Владимир Клименко - ... В среду на будущей неделе
— Вот это косячок! — восторгался Печерица, азартно потирая смуглые ладони. — Центнеров на полсотни, не меньше! Смотри, смотри, какая густота! — толкал он локтем Лобогрея.
Мыркин скептически усмехнулся:
— Подумать только, уже на весах умудрился прикинуть! Курочка, как говорится, еще в гнезде, а он яички считает…
Павлик напрягал зрение, но ничего не видел, кроме гладкой водной поверхности, пересеченной полоской далекого берега. В одном месте кружились птицы.
«О какой рыбе они говорят? — недоумевал Павлик. — Где же она? Что они, сквозь воду видят?»
О борт «Альбатроса» тихо, как жеребенок, терся остроносый баркас. Павлик до этого видел его бегущим за кормой сейнера на длинном пеньковом буксире. В баркасе находились двое рыбаков: Гундера и Тягун. Иван Иванович недовольно морщился, кусал губы. А Тягун стискивал руками вальки весел и был напряжен так, словно готовился к прыжку.
— Тянет резину, тянет, — басовито ворчал Иван Иванович, поглядывая на Глыбина. — Чего тянет?
— Ждет, чтобы рыбешка села, — в тон ему вторил Тягун.
Начали роптать и остальные рыбаки. Только Глыбин был невозмутимо спокоен и неподвижен.
— Хватит уж волынкой заниматься! — крикнул Лобогрей.
Крик рыбака будто пробудил Глыбина. Он отнял от глаз бинокль и что-то сказал в переговорную трубу. Сощурился, глянул вперед и скомандовал:
— Приготовиться к замету![6]
Брага вмиг оказался на корме «Альбатроса» и проворно взлетел на площадку, словно его подбросила пружина. Мыркин метнулся за надстройку, а Митрофан Ильич, Лобогрей и Печерица схватили по увесистому булыжнику и замерли у борта. Иван Иванович, с виду спокойный, но с разгоряченным лицом, крикнул на палубу:
— Печерица! Эй, Печерица! Что ты камни хватаешь? Тащи пеламидные чучела! Да живее, живее! Вот рохля!
Павлика будто кто толкнул в плечо: «Рохля»! Печерица — тот самый Рохля?! Но, охваченному общей суетой и волненьем, ему некогда было сейчас ломать над этим голову. Мысль, молнией вспыхнувшая в мозгу, так же мгновенно пропала. Павлик бросился к трапу и замер на спардеке. Теперь и он заметил рыбий косяк. Правее форштевня[7] вода была покрыта легкими всплесками, будто в том месте капал невидимый дождь. Над косяком кружилось великое множество чаек. Птицы, складывая крылья, камнем падали вниз. Те, которым посчастливилось схватить неосторожную рыбешку, смешно дергали длинноклювыми головами, проглатывая добычу. Воздух дрожал от суматошных, голодных криков чаек.

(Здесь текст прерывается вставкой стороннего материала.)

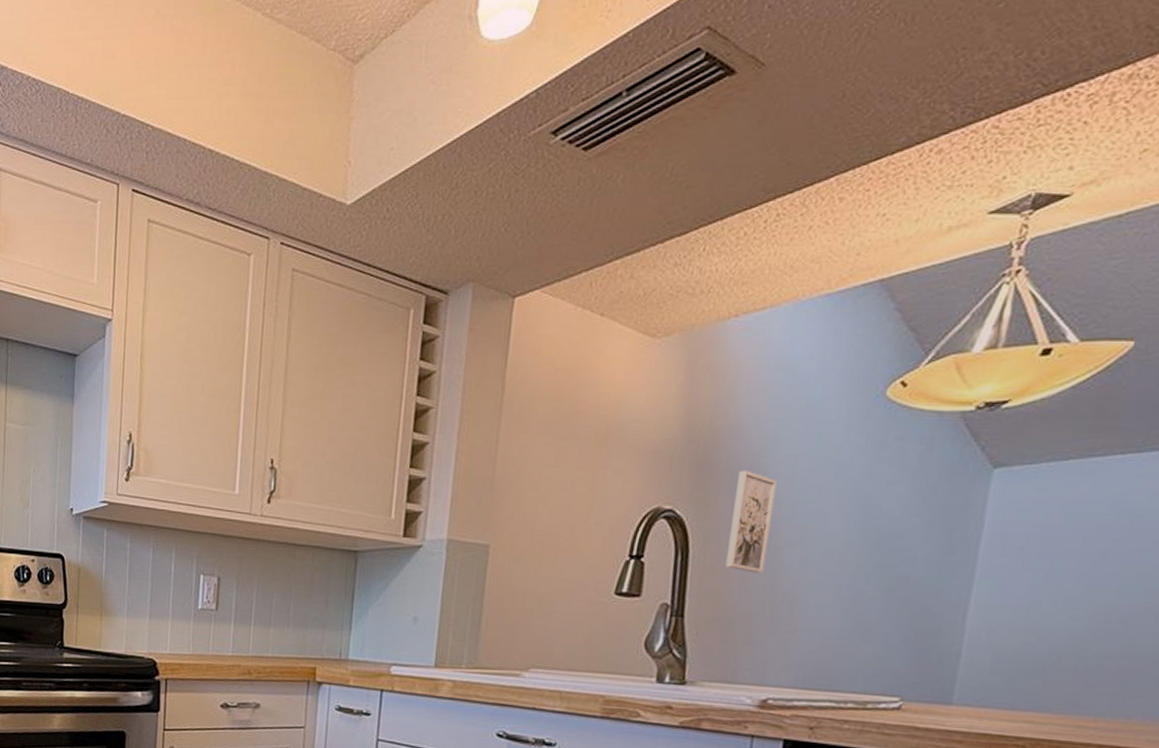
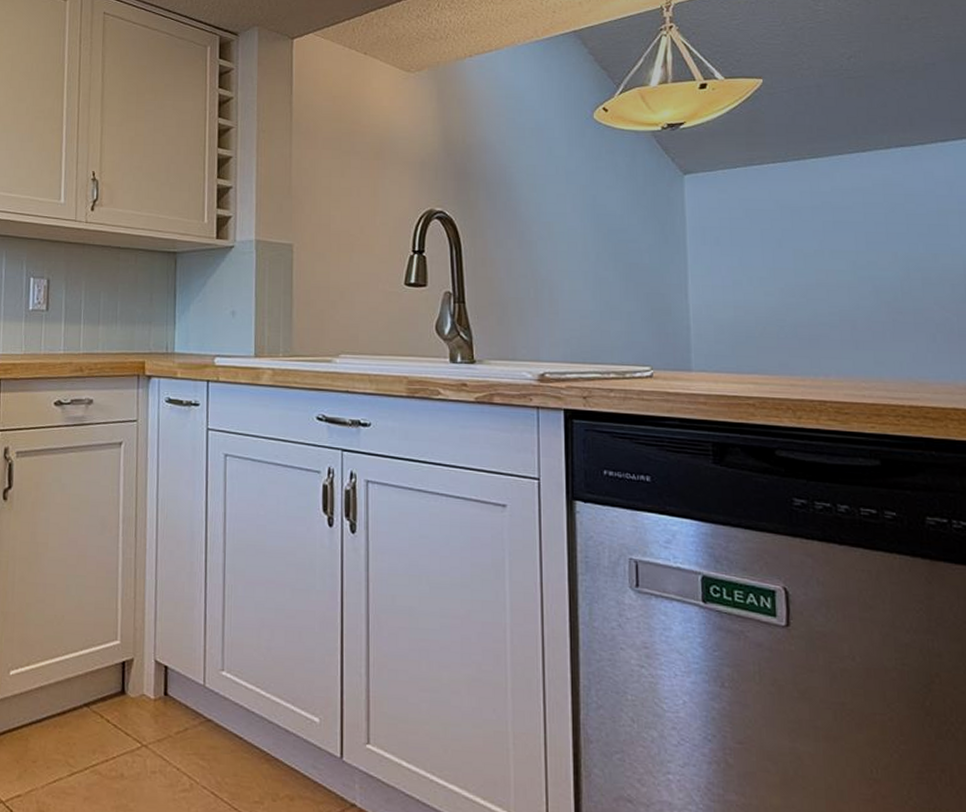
wall art: present [725,470,777,574] -> none [492,178,524,264]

— Внимание-е! — прогудел Глыбин. Сказал он это так, как будто пятерней выковырнул слово из самой груди. Занес над головой растопыренную руку, подержал ее немного возле уха, а потом резко бросил к бедру: — Отдавай!
Павлик оглянулся. Баркас сразу оторвался от сейнера и закачался на зыбкой кильватерной[8] дороге. С площадки бурой струей потек в воду невод.
Когда «Альбатрос», замкнув вокруг косяка кольцо невода, сошелся нос к носу с баркасом, на судне поднялся такой тарарам, какого Павлик в представить не мог. Рыбаки закричали, застучали чем попало по чему попало, лишь бы сильней нашуметь, чтобы отпугнуть рыбу в глубь невода, к пробковым поплавкам. В воду градом посыпались камни. Печерица орудовал серебристыми деревяшками, похожими на зубастую пеламиду. Митрофан Ильич тоже принес из камбуза такие фигурки и, бросая их поочередно под корпус сейнера, все время приговаривал:
— А-тю-тю! А-тю-тю! На тебе! На тебе!
Павлик скатился со спардека и принялся швырять за борт булыжники. Он видел в глубине золотистые молнийки скумбрии и старался изо всех сил. Рыба упрямо стремилась под гудящий корпус судна.
— Радист! Где радист, черт подери! — орал сверху Глыбин.
И тут за спиной у Павлика раздалось озорное:
— Полундра-а-а!
Вслед за этим выкриком из-за надстройки выскочил радист в маске аквалангиста. На спине у него краснели два маленьких баллончика с надписью «Кислород», а на ногах были надеты неуклюжие, разлапистые ласты. Мыркин взобрался на борт судна, крикнул: «Даешь!» и бросился в воду. Рыба пугливо отпрянула в глубь невода, заметалась в кольце желтых пробок.
Суматоха длилась минут десять. Когда лебедка вытянула из воды нижнюю часть невода — нижнюю подбору, рыбаки принялись отдуваться и утирать со щек липкий пот. Потом неторопливо, деловито растянули по борту сейнера сети и взобрались на опустевшую площадку.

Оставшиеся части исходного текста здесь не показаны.